**The problem**
Please report how many lines in the material below contain the string "this", treating uppercase and lowercase as different. Give only the number.

**Data listing**
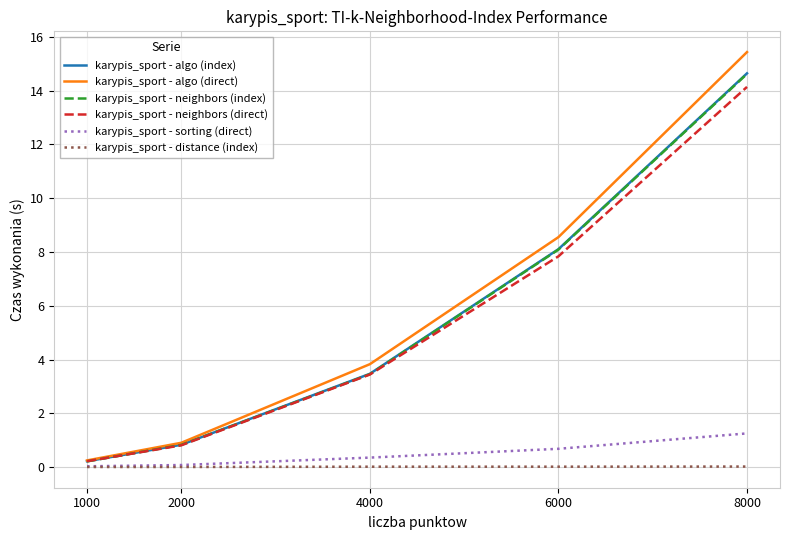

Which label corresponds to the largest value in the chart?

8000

...

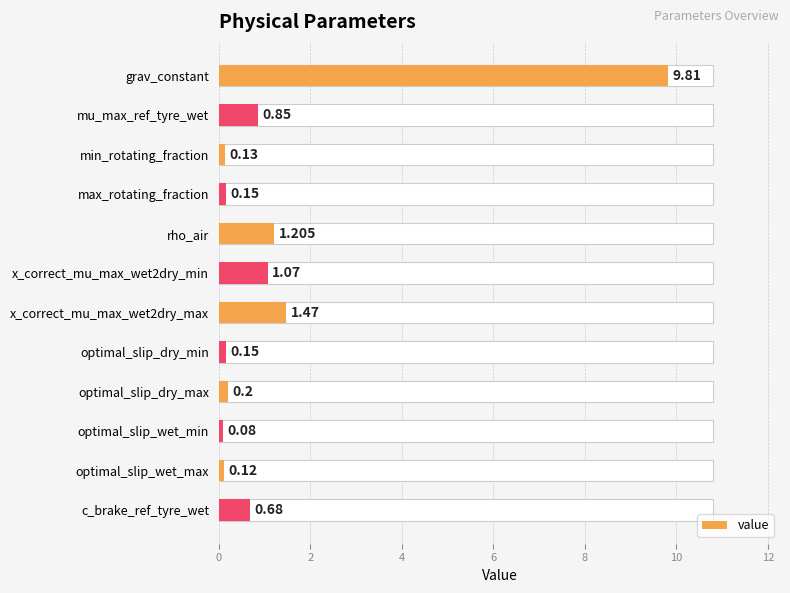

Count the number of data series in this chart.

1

* * *

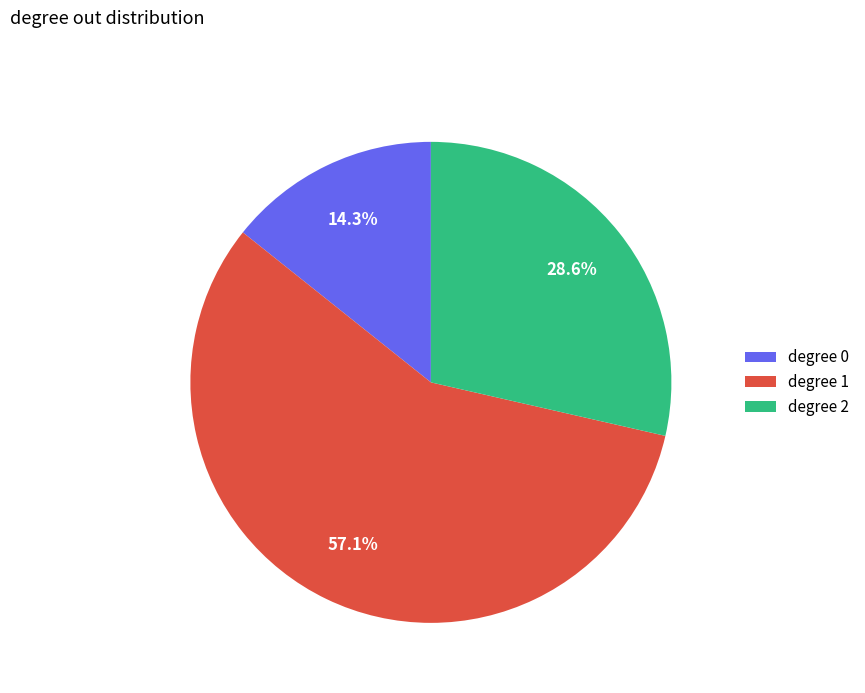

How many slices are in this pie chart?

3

**Result**
2